Dal Canale di Suez transita il 12% del commercio mondiale, mentre la quota dell’import-export marittimo italiano che attraversa questo stretto di mare è del 40%, per un totale di circa 154 miliardi di euro. La partita principale? Sono le fonti fossili, come evidenzia un’analisi diffusa oggi da Greenpeace.

«La missione militare europea a protezione della libertà di navigazione nel Mar Rosso discussa oggi dal Consiglio per gli Affari Esteri dell’Unione è l’ennesimo intervento armato del nostro Paese a tutela delle fonti fossili. La crisi in corso rivela il fallimento delle politiche di diversificazione avviate dal governo italiano sull’onda della guerra in Ucraina, che hanno continuato a puntare sul gas anziché sulle rinnovabili», afferma Alessandro Giannì, direttore delle Campagne di Greenpeace Italia.

Secondo i dati di FederPetroli, circa il 27% del nostro import di greggio transita dall’area interessata dal conflitto. Ancora maggiore la quota di gas naturale liquefatto (Gnl): dei circa 55 miliardi di metri cubi di gas importati dall’Italia nel 2023, 18-20 miliardi passano via nave per quella rotta, pari a circa il 34%. Insomma, circa un terzo del nostro approvvigionamento di gas e petrolio si trova oggi nel mirino degli Houthi.

E questo perché la “diversificazione” italiana in risposta all’invasione russa dell’Ucraina non ha puntato sulle energie rinnovabili, ma si è limitata a cambiare fornitore di gas e petrolio, ignorando i rischi ambientali e geopolitici connessi.
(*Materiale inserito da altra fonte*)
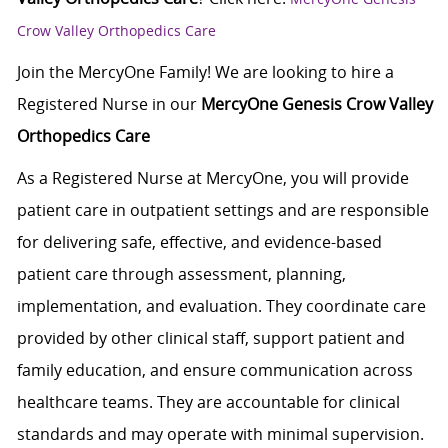
Crow Valley Orthopedics Care
Join the MercyOne Family! We are looking to hire a
Registered Nurse in our
MercyOne Genesis Crow Valley
Orthopedics Care
As a Registered Nurse at MercyOne, you will provide
patient care in outpatient settings and are responsible
for delivering safe, effective, and evidence-based
patient care through assessment, planning,
implementation, and evaluation. They coordinate care
provided by other clinical staff, support patient and
family education, and ensure communication across
healthcare teams. They are accountable for clinical
standards and may operate with minimal supervision.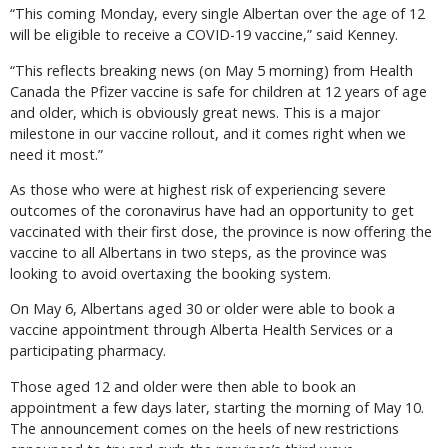
“This coming Monday, every single Albertan over the age of 12
will be eligible to receive a COVID-19 vaccine,” said Kenney.
“This reflects breaking news (on May 5 morning) from Health
Canada the Pfizer vaccine is safe for children at 12 years of age
and older, which is obviously great news. This is a major
milestone in our vaccine rollout, and it comes right when we
need it most.”
As those who were at highest risk of experiencing severe
outcomes of the coronavirus have had an opportunity to get
vaccinated with their first dose, the province is now offering the
vaccine to all Albertans in two steps, as the province was
looking to avoid overtaxing the booking system.
On May 6, Albertans aged 30 or older were able to book a
vaccine appointment through Alberta Health Services or a
participating pharmacy.
Those aged 12 and older were then able to book an
appointment a few days later, starting the morning of May 10.
The announcement comes on the heels of new restrictions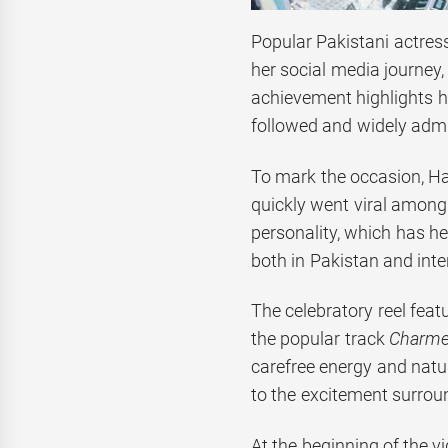
Popular Pakistani actres
her social media journey,
achievement highlights h
followed and widely admi
To mark the occasion, Han
quickly went viral among 
personality, which has h
both in Pakistan and inte
The celebratory reel feat
the popular track
Charme
carefree energy and natu
to the excitement surrou
At the beginning of the vi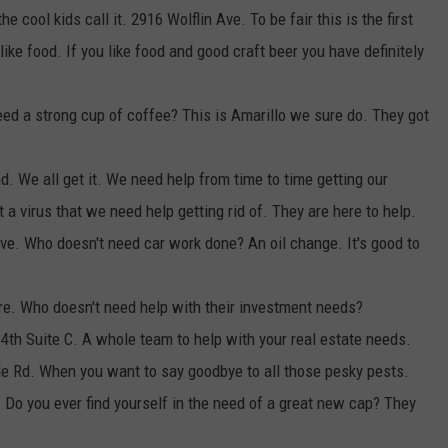
e cool kids call it. 2916 Wolflin Ave. To be fair this is the first
like food. If you like food and good craft beer you have definitely
eed a strong cup of coffee? This is Amarillo we sure do. They got
. We all get it. We need help from time to time getting our
 virus that we need help getting rid of. They are here to help.
e. Who doesn't need car work done? An oil change. It's good to
re. Who doesn't need help with their investment needs?
4th Suite C. A whole team to help with your real estate needs.
de Rd. When you want to say goodbye to all those pesky pests.
. Do you ever find yourself in the need of a great new cap? They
«Dal 2021, Greenpeace denuncia che circa il 64% della spesa per le missioni militari italiane è legato alla difesa di asset e rotte del petrolio e del gas, nonostante gli impegni per la decarbonizzazione annunciati dal nostro governo», continua Giannì: «Invece di lavorare per un futuro sostenibile, l’Italia ha puntato solo a fare scorta di gas e petrolio, senza preoccuparsi né dell’emergenza climatica in corso né dei rischi geopolitici in gioco. Se avessimo investito massicciamente nelle fonti rinnovabili, oggi non rischieremmo una nuova crisi energetica».